How does power work in societies that have no state?
Anthropologists have tried to answer the question of power in non-state societies ever since structural functionalism, but it seems to me that it never got us beyond the negative perspective: absence of state, lack of political institutions etc. I think this perspective can be overcome by a line of thought developed by the political anthropologist Pierre Clastres. I’m esp. thinking about the main work Society against the State and the article “Power in Primitive Societies” found in the Clastres-anthology called Archaeology of Violence.
I will give a brief overview of Clastres’ thesis, then some associations, and end with a practical question.
The basic idea, beyond all negative descriptions of so called non-state societies, is that there is actually a highly developed political thought in archaic societies. What might this political thought consist of? Simply, society constantly struggles to ward off the emergence of the State. In other words, archaic societies are not merely non-state societies, but anti-state societies. Warding off or subverting power is not a lack, but a political positivity, and it is something that can be thought and described. This might have tremendous consequences for a contemporary theory of the State and how to struggle with it.
The principle of the subversive efforts of the tribe is to never make it possible for an external power to emerge, dividing society into rulers and ruled. As an example we might take the chief, whom colonial anthropologists thought was an embryonic form of authority. According to Clastres, the chief is actually a self-subverting authority who is constantly rendered powerless by the tribe. This might happen through forced generosity (i.e. a kind of blackmail – thus, the chief is usually the most poor person of the tribe) or the duty to speak, even though the tribe does not care to listen, or other mechanisms. If the chief abuses his power (that is, uses power), the tribe abandons him, or even kills him, replacing him with a new chief.

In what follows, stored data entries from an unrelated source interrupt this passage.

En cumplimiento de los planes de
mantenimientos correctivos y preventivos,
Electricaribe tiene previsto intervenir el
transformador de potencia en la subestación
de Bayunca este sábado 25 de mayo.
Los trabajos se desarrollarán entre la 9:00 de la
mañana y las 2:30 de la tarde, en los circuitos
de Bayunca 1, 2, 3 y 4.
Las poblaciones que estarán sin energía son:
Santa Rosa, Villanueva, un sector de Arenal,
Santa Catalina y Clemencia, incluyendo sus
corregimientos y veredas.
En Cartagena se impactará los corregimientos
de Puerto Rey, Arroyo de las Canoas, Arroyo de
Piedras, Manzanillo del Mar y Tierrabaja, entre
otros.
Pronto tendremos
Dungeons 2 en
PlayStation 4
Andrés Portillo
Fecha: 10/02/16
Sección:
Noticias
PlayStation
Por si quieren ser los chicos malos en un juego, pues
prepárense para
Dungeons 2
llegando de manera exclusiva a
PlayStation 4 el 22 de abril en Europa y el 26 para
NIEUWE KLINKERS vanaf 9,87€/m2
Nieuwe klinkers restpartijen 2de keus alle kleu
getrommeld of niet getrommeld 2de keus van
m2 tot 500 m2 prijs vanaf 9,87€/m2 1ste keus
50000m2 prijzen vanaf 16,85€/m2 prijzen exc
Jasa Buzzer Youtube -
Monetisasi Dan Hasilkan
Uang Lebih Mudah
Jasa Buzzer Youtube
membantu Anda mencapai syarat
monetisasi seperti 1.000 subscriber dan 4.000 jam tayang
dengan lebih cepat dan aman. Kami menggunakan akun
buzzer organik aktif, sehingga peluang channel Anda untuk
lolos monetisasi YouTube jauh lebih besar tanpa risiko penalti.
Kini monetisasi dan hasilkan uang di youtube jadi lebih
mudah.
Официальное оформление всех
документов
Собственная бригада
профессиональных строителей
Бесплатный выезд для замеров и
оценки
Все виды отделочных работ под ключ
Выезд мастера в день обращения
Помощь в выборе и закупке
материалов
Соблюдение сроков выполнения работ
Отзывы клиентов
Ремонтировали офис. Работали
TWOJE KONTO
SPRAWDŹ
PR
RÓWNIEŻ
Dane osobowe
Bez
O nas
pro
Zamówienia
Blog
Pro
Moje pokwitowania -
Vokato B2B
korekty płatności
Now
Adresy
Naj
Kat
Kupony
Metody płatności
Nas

This brings up a whole range of questions concerning power and violence. I have the impression that not many anthropologists have drawn the necessary conclusions from Clastres’ thesis on anti-state societies and have definately not followed this path to the end. A more contemporary example of someone using insights of Clastres and the tribes he studied is Raúl Zibechi in his recent book on the Bolivian movements called Dispersing Power. He describes how the movement of former peasants – now migrated to the metropolis El Alto, La Paz – succesfully managed to disperse state-powers as well as resisting to be co-opted by the newly elected left party.
For Clastres, “Western” political thought (ie. all philosophy of the state) can not conceive of power without social division. I presume this is why the whole discussion of power in primitive society gets so confused. Could one say, perhaps polemically, that modern anthropologists seem to insist in looking for something which is not there? Power in primitive society is fundamentally different, as the example of chiefdom teaches us. The chief continues his chiefdom because of a taste for ‘prestige’ (in the language of Clastres), but is thus entirely dependent on the community which grants him the prestige. At any time, society may forget his former actions of glory. If we want to understand power, it seems crucial to analyze and elaborate on how prestige (or ‘the logic of prestige’) is not the same as power (or the logic of power).
What I find important is not only how this opens a way of thinking archaic societies differently from the evolutionists (incl. the marxist evolutionists), who could only speak of non-state societies in negative terms, ie. in terms of their lack, absence and history-to-come. The astonishing thing is that societies against the state teaches us how the State is neither a necessary historical outcome and that there exists political mechanisms to ward off, refuse and subvert its appearance.
With Gramsci, we get an idea how the State works as both a separate organ of power (coercion–police) and through mobilizing civil society for a hegemonic project (“private” institutions, citizen guards, mundane law-abiding behavior and so on). But it seems that Gramsci’s project is usually understood in such a way that counter-hegemonic movements should merely seek to take over the state, replacing one hegemony with another, one police with another, one law with another and so on. Even with Foucault, who is not particularly interested in taking over the state, we don’t get a line of thought of how to ward it off.
My question is, using Clastres, is it possible to understand, at least as preliminary material, an abstract method for subverting the emergence of State power?
The question assumes that primitive society is actually the privileged site to understand the State and, more importantly, how to subvert it. Why did the State never appear in certain societies? We can either answer negatively, referring to some inherent lack of intelligence, or we may begin to understand this persistent refusal of the State as genuine political thought. Their entire history is, in the latter perspective, a history of avoiding the state. The political thought of anti-state societies reveals an intimate knowledge of state power, through the always-present risk of a state appearing. The chief may separate himself from society, confusing the taste for prestige with a desire for power, dividing society into dominating and dominated etc. Thus, Clastres proposes that archaic societies actually has intimate knowledge of the State. This means that the State in some way must always have existed, at least as a spectre, as all the anti-state mechanisms reveals. The State is not a recent invention, but a risk, a ghastly possiblity which archaic societies have always known.
This makes it easier to pose the question more practically: is it possible to imagine means of “transition” (understood in an anti-evolutionary sense) from various contemporary forms of the state to societies against the state?